We also need to split our message indexes around the lock state. The normal dequeue index should now only contain unlocked messages:

CREATE INDEX message_dequeue_ix
ON "message" ("channel_id" ASC, "dequeue_at" ASC, "id" ASC)
WHERE "unlock_at" IS NULL;

And we add a second index so expired locked messages can be found efficiently:

CREATE INDEX message_unlock_ix
ON "message" ("unlock_at" ASC)
WHERE "unlock_at" IS NOT NULL;

This solution still is not perfect. A few problems remain:

If the lock duration is too short, another worker may dequeue the same message while it is still being processed, causing the same work to run twice and message_complete to decrement the channel's concurrency count multiple times. That would allow the channel's actual concurrency to exceed its configured limit.
If the lock duration is too long, a crashed worker can leave a channel blocked for an extended period, because the locked message cannot be retried, completed, or used to release its concurrency slot until the lock expires.
Jobs that cause a hard crash can still fail repeatedly. This is a little better than the transaction-based approach because the retry is delayed until the lock expires, so some other work may get through in the meantime, but the underlying crash/retry/crash loop has not been eliminated.

Heartbeating

We can improve on (2) by using heartbeating. The idea is to set the initial lock duration relatively low, then have longer-running workers periodically extend the lock while processing continues. If the worker is taken offline by a crash, the heartbeat stops and the lock expires shortly afterwards, allowing the message to be retried without leaving the channel blocked for too long.
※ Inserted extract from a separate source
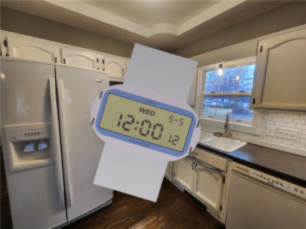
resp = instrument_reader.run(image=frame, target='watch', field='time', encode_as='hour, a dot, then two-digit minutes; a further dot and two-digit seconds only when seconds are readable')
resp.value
12.00.12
Technically this also helps with (1), because a healthy worker should keep unlock_at future-dated, but it does not solve it reliably: if the heartbeat interval fails for any reason, the message can still become visible to another worker while it is being processed.

CREATE FUNCTION message_heartbeat (
    p_id BIGINT,
    p_lock_ms BIGINT
) RETURNS VOID AS $$
DECLARE
    v_now BIGINT;
BEGIN
    v_now := to_epoch(NOW());

    UPDATE "message"
    SET "unlock_at" = v_now + p_lock_ms
    WHERE "id" = p_id;
END;
$$ LANGUAGE plpgsql

Attempt tracking

Luckily, we can solve (1) and (3) in one fell swoop by pulling attempt tracking into the queue itself. Instead of asking users to track attempts inside their payload metadata, we add a num_attempts field to message and make the queue responsible for maintaining it. Every dequeue increments num_attempts, including dequeues of expired locked messages.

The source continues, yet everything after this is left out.